# My beast the pacu



## latinoheat (Jan 26, 2006)

Well Its been awhile since i was last on here. I figure I finally get back and post some new pics of my big boy. I think when i last posted he was about 5 inches or so. Now he is about 11inches. Enjoy the pics


----------



## face2006 (Feb 17, 2006)

great pictures LT....that guy is a monster


----------



## AKSkirmish (Jun 24, 2005)

He's starting to get a decent size-HJope you got some plans for him-


----------



## NeXuS (Aug 16, 2006)

he looks nice and he must be happy looks like he is smiling


----------



## latinoheat (Jan 26, 2006)

Thats for the great comments. I did notice that it does lok like he is always smiling. I guess he likes to show his teeth.


----------



## face2006 (Feb 17, 2006)

just noticed that too...lol :laugh:


----------



## eiji (Sep 16, 2006)

he'll be a monster soon BTW do they really eat fruits??


----------



## AKSkirmish (Jun 24, 2005)

fish lover said:


> he'll be a monster soon BTW do they really eat fruits??


Yes-Some are not a good for them though as others-Some can only be fed in moderation as well-


----------



## JorgeRemigio (Mar 31, 2005)

It really looks a monster!


----------



## BlackSunshine (Mar 28, 2006)

cute little guy. I don't think he can claim "monster" status till he's at least 2X that size.


----------



## latinoheat (Jan 26, 2006)

Yeah I think I'll claim monster when it gets to abouts Ak's size. He has a monster.


----------



## face2006 (Feb 17, 2006)

All Pacu's are monster's waiting to come out


----------



## Mettle (Dec 29, 2003)

When I used to work in a fish room we had a guy that used to come in, a real regular. His brother had a pond in his basement with pacus in it. It was a 5000 gallon pond, I believe, and he had four or five extremely large pacus in it. He absolutely loved his fish and they grew and grew and grew... The only mistake he ever made with them was hand feeding them. He used to hand feed them nuts, and sure enouch, they would crack them open with their powerful jaws and gobble up the insides. I believe they were brazil nuts...

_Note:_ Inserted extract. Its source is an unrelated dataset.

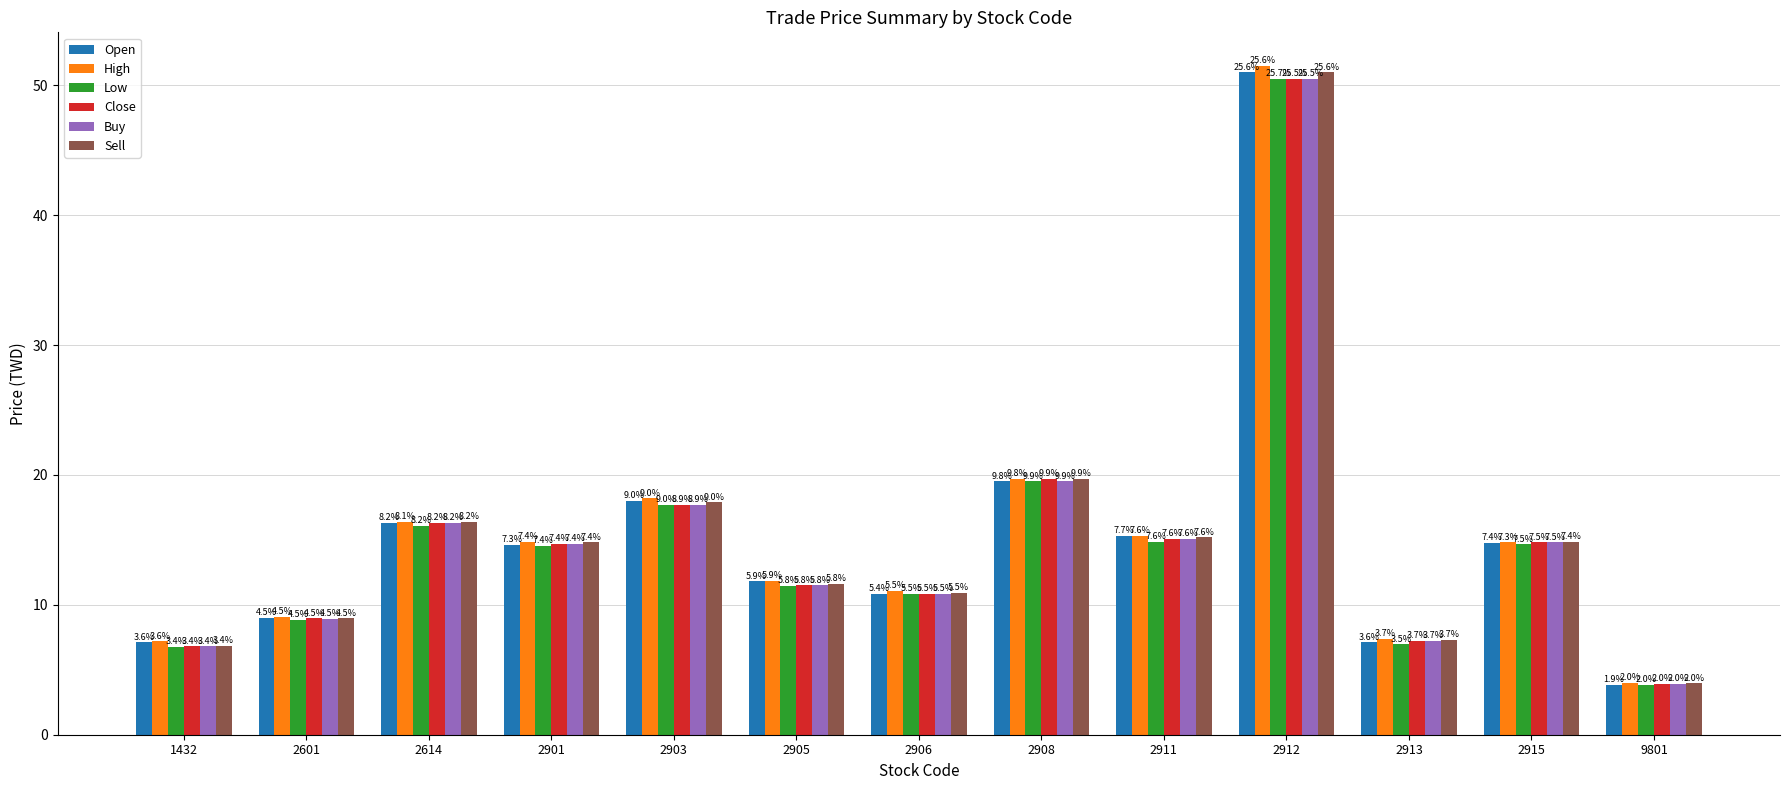

Which has a higher value, 1432 or 2903?

2903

...long story short, hand feeding wasn't the best idea as one day one of the pacus too off the tops of two of his fingers down to the first joint. Apparently it was a sickening crunch and then lots and lots of blood followed by an ambulance. I'm not sure if the tops came right off or were simply crushed to the point where they weren't saveable - but they were gone.

The customer said his brother was a good guy though and never blamed the fish. He said it was his own stupidity that had caused the accident and he should've known better than to have been doing something so careless with a fish that had such powerful jaws. He continued to keep the pacus. And this was YEARS and YEARS ago. Whenever one of these fish passes on he adopts a new one, apparently, giving it a home in the pond, taking it off the hands of someone who didn't know how big these monsters can get.


----------



## latinoheat (Jan 26, 2006)

Mettle said:


> When I used to work in a fish room we had a guy that used to come in, a real regular. His brother had a pond in his basement with pacus in it. It was a 5000 gallon pond, I believe, and he had four or five extremely large pacus in it. He absolutely loved his fish and they grew and grew and grew... The only mistake he ever made with them was hand feeding them. He used to hand feed them nuts, and sure enouch, they would crack them open with their powerful jaws and gobble up the insides. I believe they were brazil nuts...
> 
> ...long story short, hand feeding wasn't the best idea as one day one of the pacus too off the tops of two of his fingers down to the first joint. Apparently it was a sickening crunch and then lots and lots of blood followed by an ambulance. I'm not sure if the tops came right off or were simply crushed to the point where they weren't saveable - but they were gone.
> 
> The customer said his brother was a good guy though and never blamed the fish. He said it was his own stupidity that had caused the accident and he should've known better than to have been doing something so careless with a fish that had such powerful jaws. He continued to keep the pacus. And this was YEARS and YEARS ago. Whenever one of these fish passes on he adopts a new one, apparently, giving it a home in the pond, taking it off the hands of someone who didn't know how big these monsters can get.


Nice story sad thing what happened to guys fingers. Yeah they are monster fish. Some people think they ain't aggressive but hell i think they are. This story tells it becareful with what you start breeding. I know how big there going to get and what it takes to keep them. Thats why i got one in the first place.


----------